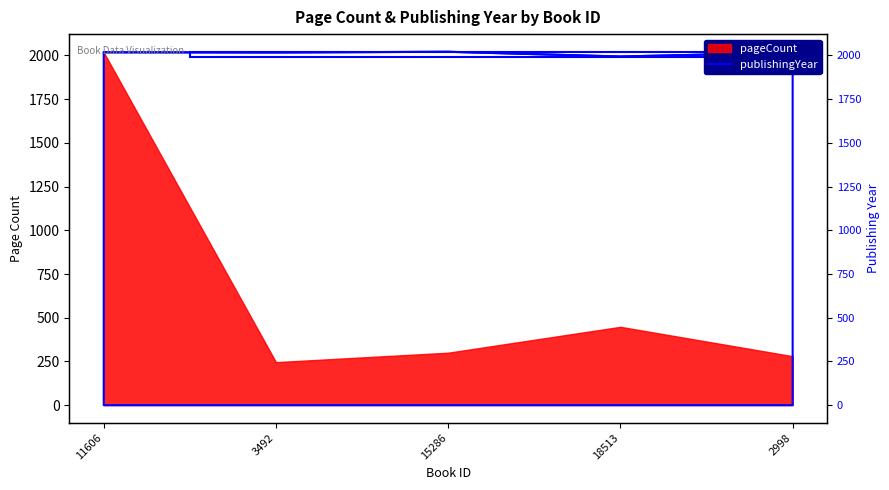

What is the label of the 1st point from the right?

2998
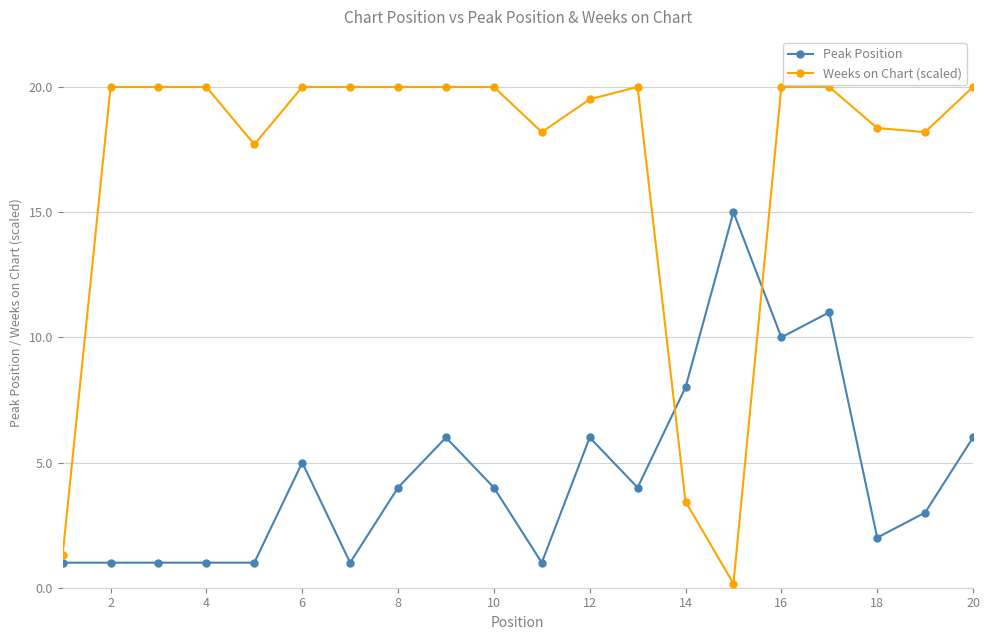

List the series in order of their overall mean, lowest first.

Peak Position, Weeks on Chart (scaled)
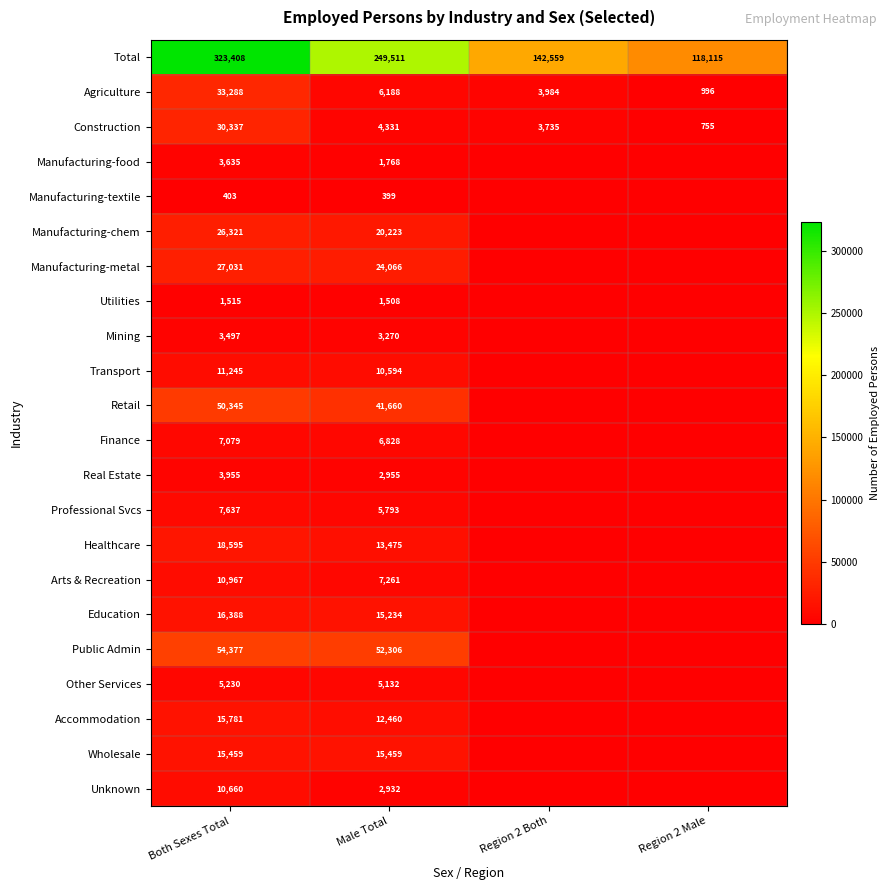

Is the value of Arts & Recreation at Both Sexes Total greater than the value of Retail at Both Sexes Total?

No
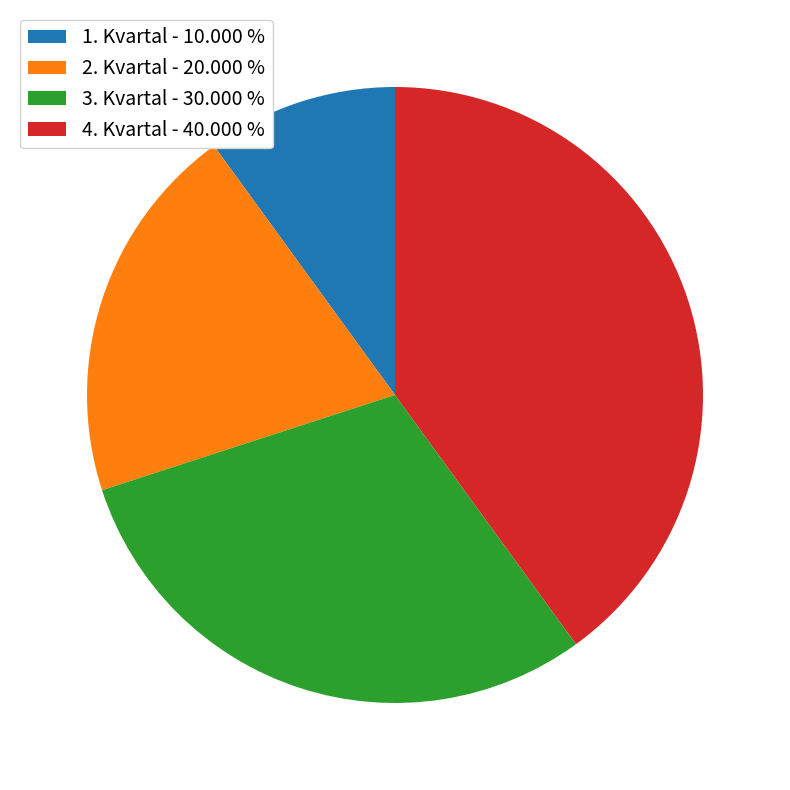

Do 2. Kvartal - 20.000 % and 4. Kvartal - 40.000 % together represent more than half of the pie?

Yes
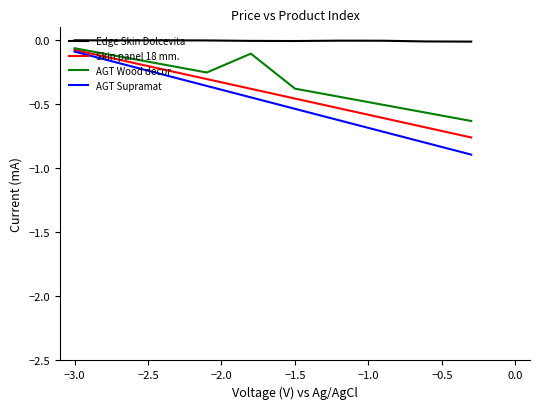

What is the minimum value shown in the chart?

-0.9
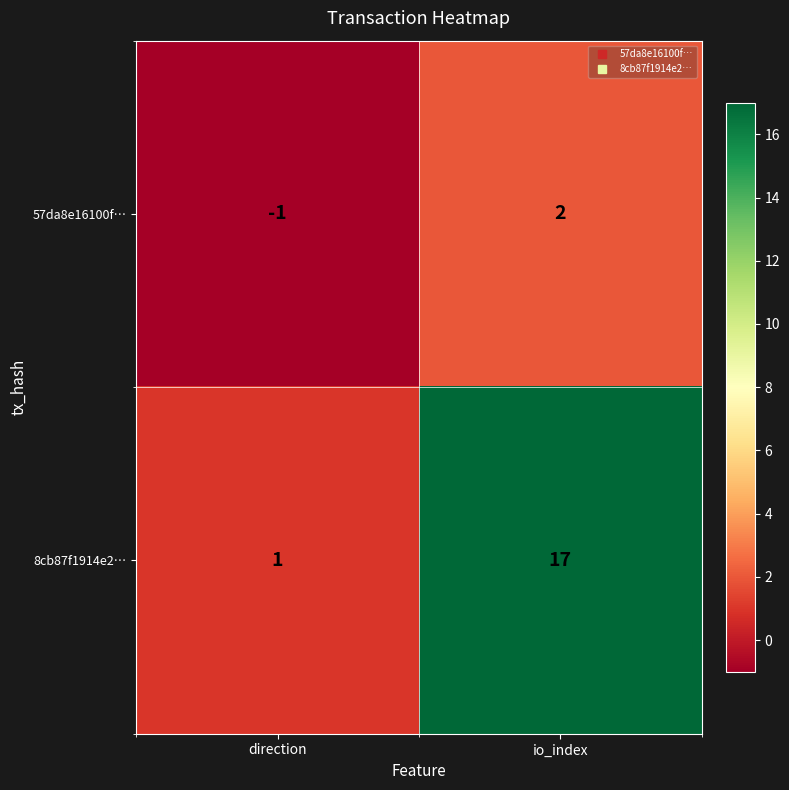

Reading left to right, list all the values displayed in this chart.

57da8e16100f…: -1	2
8cb87f1914e2…: 1	17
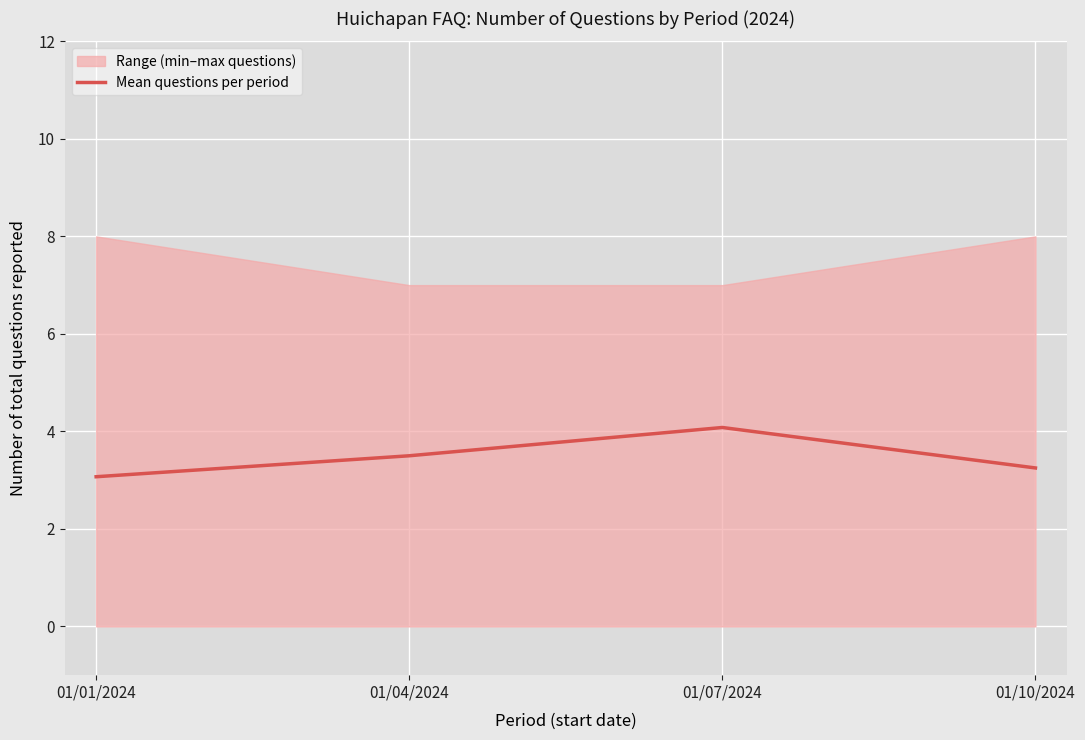

What is the change in value from 01/01/2024 to 01/07/2024?

+1.0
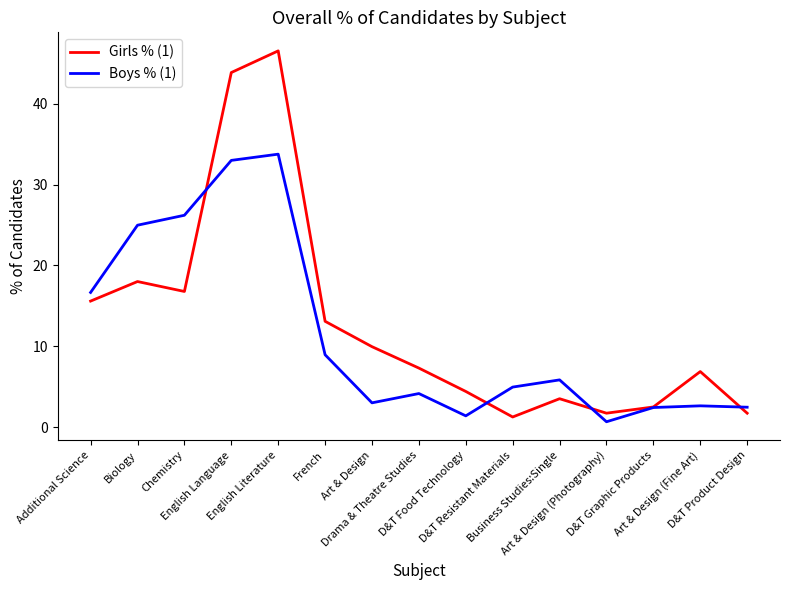

What is the maximum value shown in the chart?

46.5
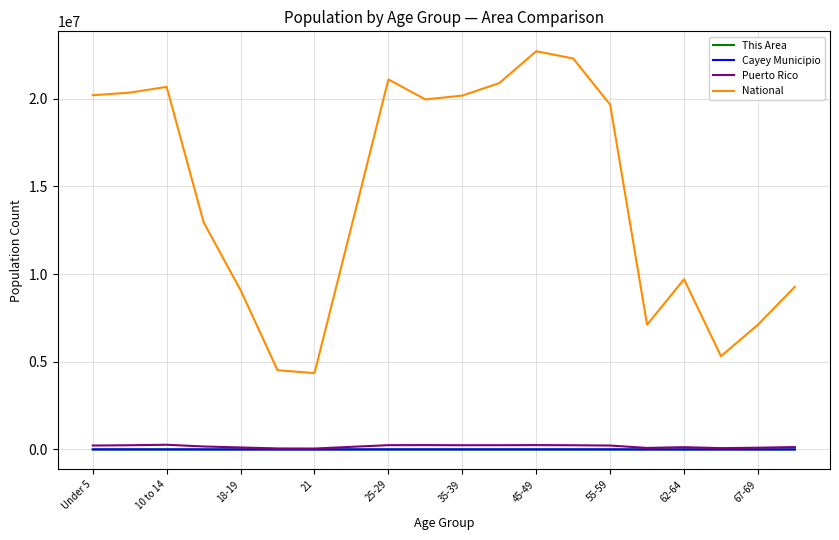

True or false: Puerto Rico and National intersect in this chart.

False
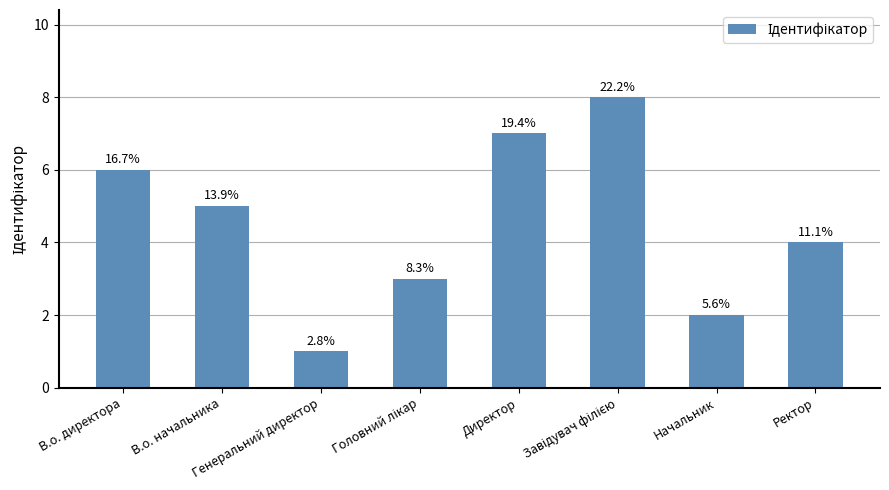

Reading right to left, what are all the values shown in this chart?

Ректор=4	Начальник=2	Завідувач філією=8	Директор=7	Головний лікар=3	Генеральний директор=1	В.о. начальника=5	В.о. директора=6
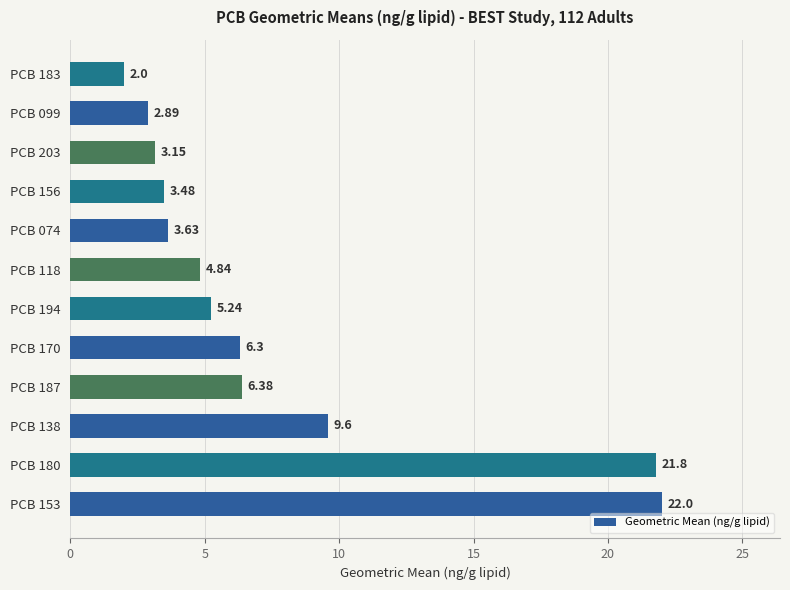

What is the sum of the values at PCB 153 and PCB 180?

43.8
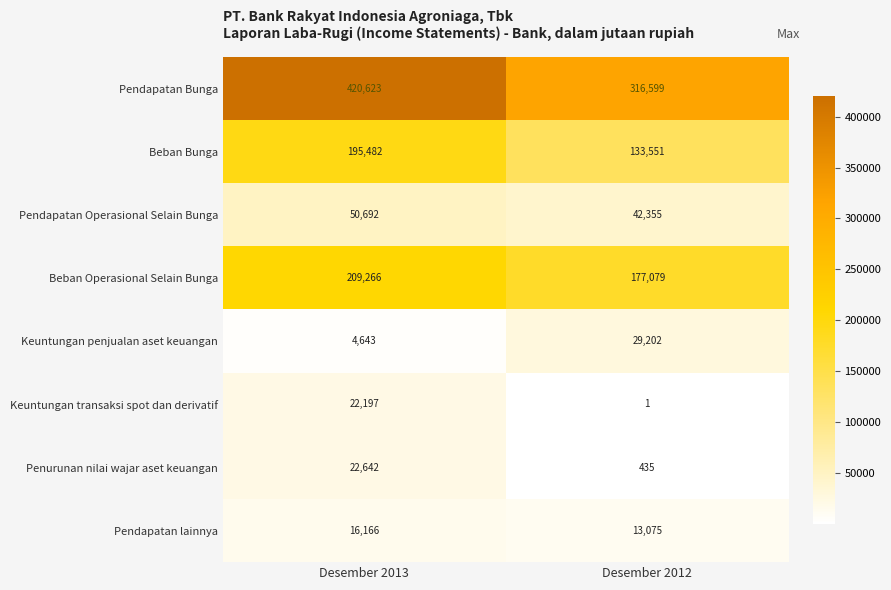

The Beban Operasional Selain Bunga series shows 294006 at Desember 2013. True or false?

False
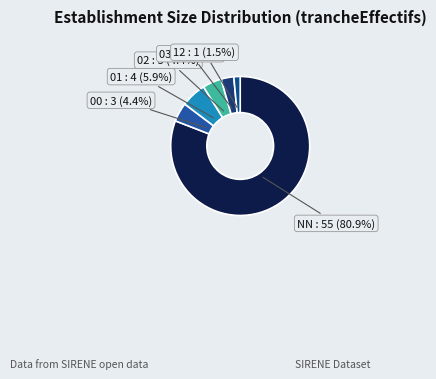

Approximately how many times larger is the value at 00 : 3 (4.4%) compared to 03 : 2 (2.9%)?

1.5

§ Exercise brief:
Copy out the rows from the line holding "What is the sum" through the last line of the rows, both ends included. Leave the pictures out.

§ Output:
What is the sum of the values at PCB 153 and PCB 180?

43.8

The Beban Operasional Selain Bunga series shows 294006 at Desember 2013. True or false?

False

Approximately how many times larger is the value at 00 : 3 (4.4%) compared to 03 : 2 (2.9%)?

1.5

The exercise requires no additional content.